Another question on network mapping: how deep and comprehensive does the map need to be. Do you need to know every single network in use within a Global 2000 enterprise? Because that would be a large number of networks to track. To really understand a partner’s security posture you should develop as comprehensive a viewpoint as you can, within realistic constraints on time and investment. Start with specific locations that have access to your networks, and be sure to understand the difference between owning a network and actually using it. Many organizations have large numbers of networks, but use very few of them.

Public Malaise

Now that you have a map associating networks with trading partners, you can start analyzing security issues on networks you know belong to trading partners. Start with Internet-accessible networks and devices – mostly because you can get there. You don’t need permission to check out a partner’s Internet-facing devices. In-depth scanning and recon on those devices is bad form, but hopefully attackers aren’t doing that every day, right?

If you find an issue that is a good indication of a lack of security discipline. Especially if the vulnerability is simple. If your partner can’t protect stuff that is obviously be under attack (Internet-facing devices), they probably don’t do a good job with other security. Yes, that is a coarse generalization, but issues on public devices fail the sniff test for an organization with good security practices.

So where can you get this information? Several data sources are available:

  1. Public website malware checking: There are services that check for malware on websites – mostly by rendering pages automatically on vulnerable devices and seeing whether bad stuff happens. Often a trading partner will buy these services themselves to assess their security posture, but nothing says you can’t do a quick assessment of partners as well. Especially higher-profile trading partner.
  2. Phishing hosts: If a site on a trading partner’s network is a known phishing host, the partner compromised Internet-facing server being repurposed by a phisher.
  3. C&C nodes: Like a phishing host, if your trading partner is unwittingly hosting a C&C node a least one of their devices has been compromised, and they probably don’t know it.
  4. DNS issues: If there are rogue DNS resolvers within your partner network or some other means of tampering with DNS results, that increases the likelihood of other security issues.

▶ _TASKS TO PERFORM_
A. In the network-mapping passage, change "Internet-facing" to "public-facing" and give the stretch from "Now that you" through "every day, right?" with that change.
B. Answer these questions from the network-mapping passage, one line each:
(i) Where does it say to start when building the map?
(ii) Which networks and devices does it say to analyze first?
(iii) What do rogue DNS resolvers within a partner network increase?
C. Summarize the network-mapping passage in two sentences.

▶ _DATA SEGMENT_
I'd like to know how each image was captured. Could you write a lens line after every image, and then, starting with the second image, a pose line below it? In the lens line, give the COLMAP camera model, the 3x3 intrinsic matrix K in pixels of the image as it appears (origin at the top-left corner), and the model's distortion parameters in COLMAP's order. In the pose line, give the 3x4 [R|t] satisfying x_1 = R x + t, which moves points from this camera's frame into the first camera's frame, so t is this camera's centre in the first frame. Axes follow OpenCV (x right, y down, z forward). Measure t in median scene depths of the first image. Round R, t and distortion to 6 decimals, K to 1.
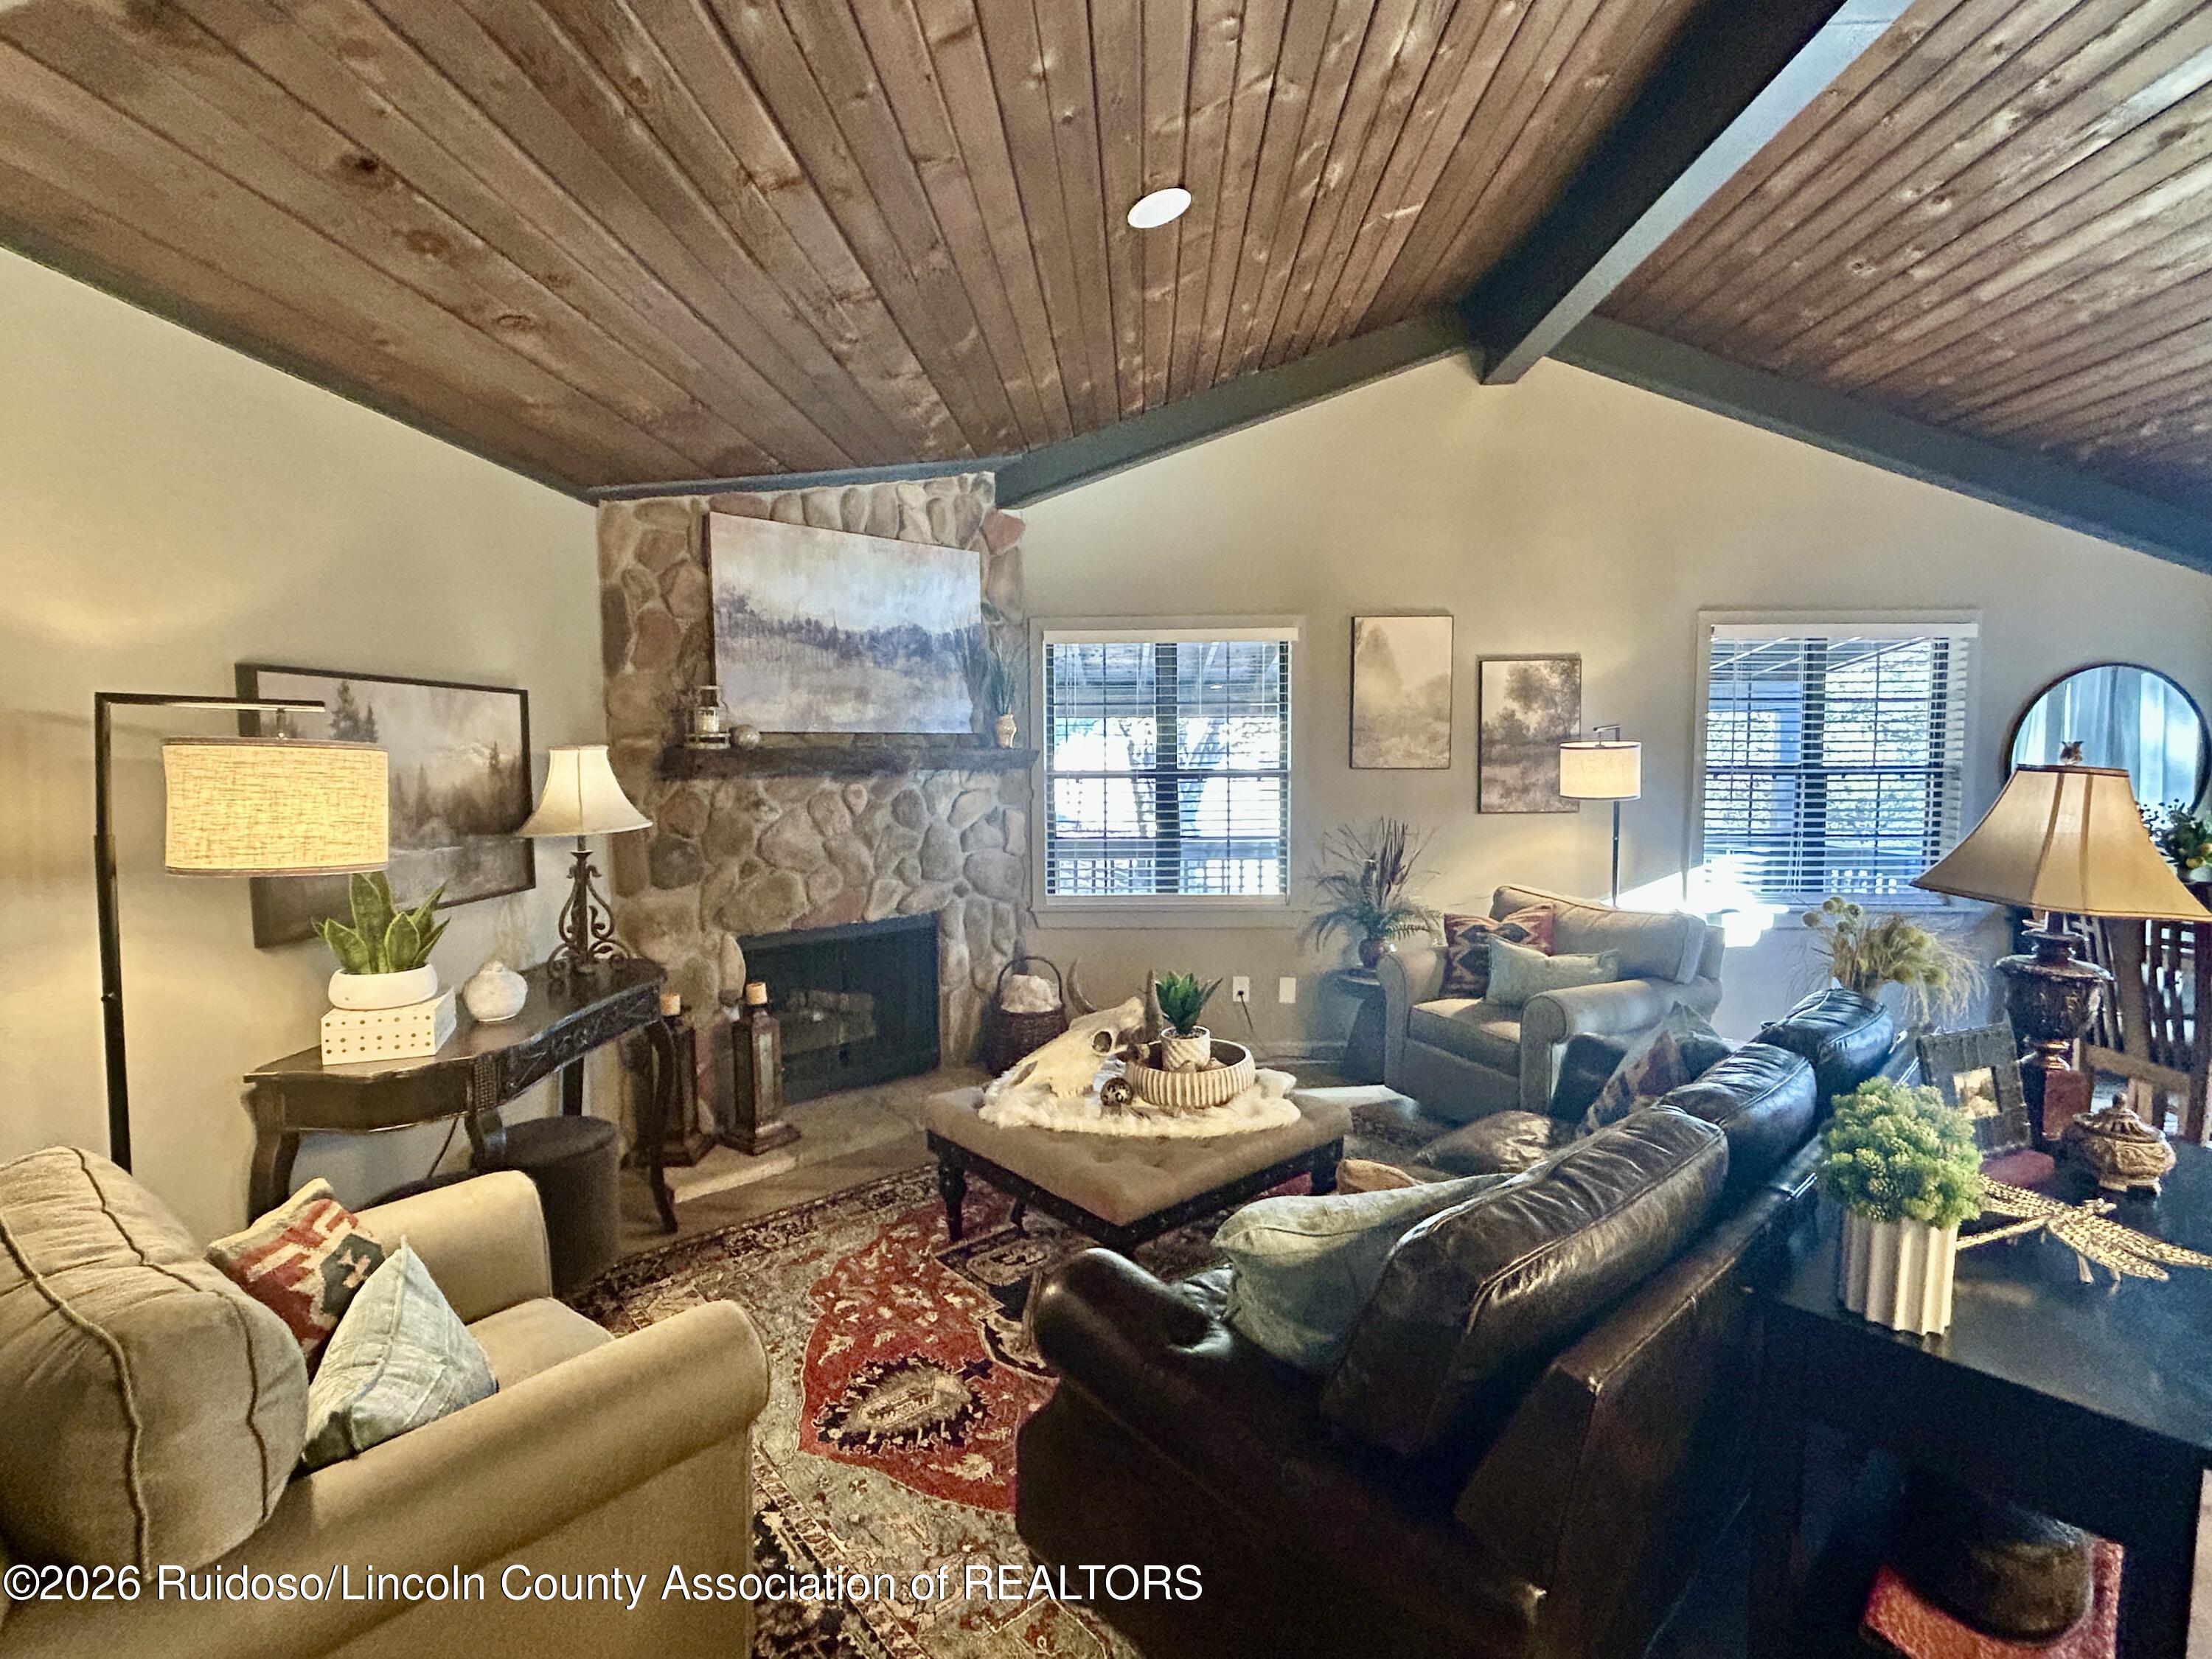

▶ _EXPECTED RESPONSES_
A.
Now that you have a map associating networks with trading partners, you can start analyzing security issues on networks you know belong to trading partners. Start with Internet-accessible networks and devices – mostly because you can get there. You don’t need permission to check out a partner’s public-facing devices. In-depth scanning and recon on those devices is bad form, but hopefully attackers aren’t doing that every day, right?

B.
(i) With specific locations that have access to your networks.
(ii) Internet-accessible networks and devices.
(iii) The likelihood of other security issues.

C. A map of trading partners' networks should be as comprehensive as realistic limits on time and investment allow, beginning with specific locations that have access to your networks. Security analysis should then start with partners' Internet-accessible networks and devices, using data sources such as public website malware checking, phishing hosts, C&C nodes and DNS issues.